■ **Task directions**: Somewhere below is a line with "immunohistochemistry (IHC) micrograph" and, later, a line with "immunohistochemistry (IHC) photomicrograph"; repeat those two lines and all the lines between them, exactly as they are.

*** Dataset content

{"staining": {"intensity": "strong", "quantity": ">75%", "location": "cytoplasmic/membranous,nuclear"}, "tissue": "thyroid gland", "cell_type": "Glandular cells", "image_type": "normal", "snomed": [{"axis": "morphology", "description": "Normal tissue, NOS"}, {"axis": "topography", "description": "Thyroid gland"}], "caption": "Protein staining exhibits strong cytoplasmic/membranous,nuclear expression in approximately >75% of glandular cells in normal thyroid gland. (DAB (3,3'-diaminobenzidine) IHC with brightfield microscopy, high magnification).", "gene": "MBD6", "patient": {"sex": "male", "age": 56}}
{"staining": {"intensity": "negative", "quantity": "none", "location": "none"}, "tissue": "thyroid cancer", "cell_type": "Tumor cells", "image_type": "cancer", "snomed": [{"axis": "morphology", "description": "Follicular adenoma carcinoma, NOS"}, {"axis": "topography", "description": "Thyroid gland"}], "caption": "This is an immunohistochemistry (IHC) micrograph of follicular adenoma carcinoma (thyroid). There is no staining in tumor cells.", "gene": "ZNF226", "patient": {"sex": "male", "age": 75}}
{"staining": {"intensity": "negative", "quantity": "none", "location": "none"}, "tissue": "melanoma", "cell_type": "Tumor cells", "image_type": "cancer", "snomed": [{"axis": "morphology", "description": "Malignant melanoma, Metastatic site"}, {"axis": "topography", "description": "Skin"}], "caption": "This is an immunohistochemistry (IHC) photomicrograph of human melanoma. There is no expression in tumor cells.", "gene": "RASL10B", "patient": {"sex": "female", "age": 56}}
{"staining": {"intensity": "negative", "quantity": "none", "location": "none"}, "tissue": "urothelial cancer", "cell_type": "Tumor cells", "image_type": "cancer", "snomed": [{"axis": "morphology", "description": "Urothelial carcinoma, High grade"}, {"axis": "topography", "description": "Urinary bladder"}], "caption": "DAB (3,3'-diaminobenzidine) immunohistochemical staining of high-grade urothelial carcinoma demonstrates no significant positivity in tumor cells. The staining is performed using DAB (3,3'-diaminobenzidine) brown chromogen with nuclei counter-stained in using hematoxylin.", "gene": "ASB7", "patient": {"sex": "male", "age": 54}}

******

■ **Expected output**:
{"staining": {"intensity": "negative", "quantity": "none", "location": "none"}, "tissue": "thyroid cancer", "cell_type": "Tumor cells", "image_type": "cancer", "snomed": [{"axis": "morphology", "description": "Follicular adenoma carcinoma, NOS"}, {"axis": "topography", "description": "Thyroid gland"}], "caption": "This is an immunohistochemistry (IHC) micrograph of follicular adenoma carcinoma (thyroid). There is no staining in tumor cells.", "gene": "ZNF226", "patient": {"sex": "male", "age": 75}}
{"staining": {"intensity": "negative", "quantity": "none", "location": "none"}, "tissue": "melanoma", "cell_type": "Tumor cells", "image_type": "cancer", "snomed": [{"axis": "morphology", "description": "Malignant melanoma, Metastatic site"}, {"axis": "topography", "description": "Skin"}], "caption": "This is an immunohistochemistry (IHC) photomicrograph of human melanoma. There is no expression in tumor cells.", "gene": "RASL10B", "patient": {"sex": "female", "age": 56}}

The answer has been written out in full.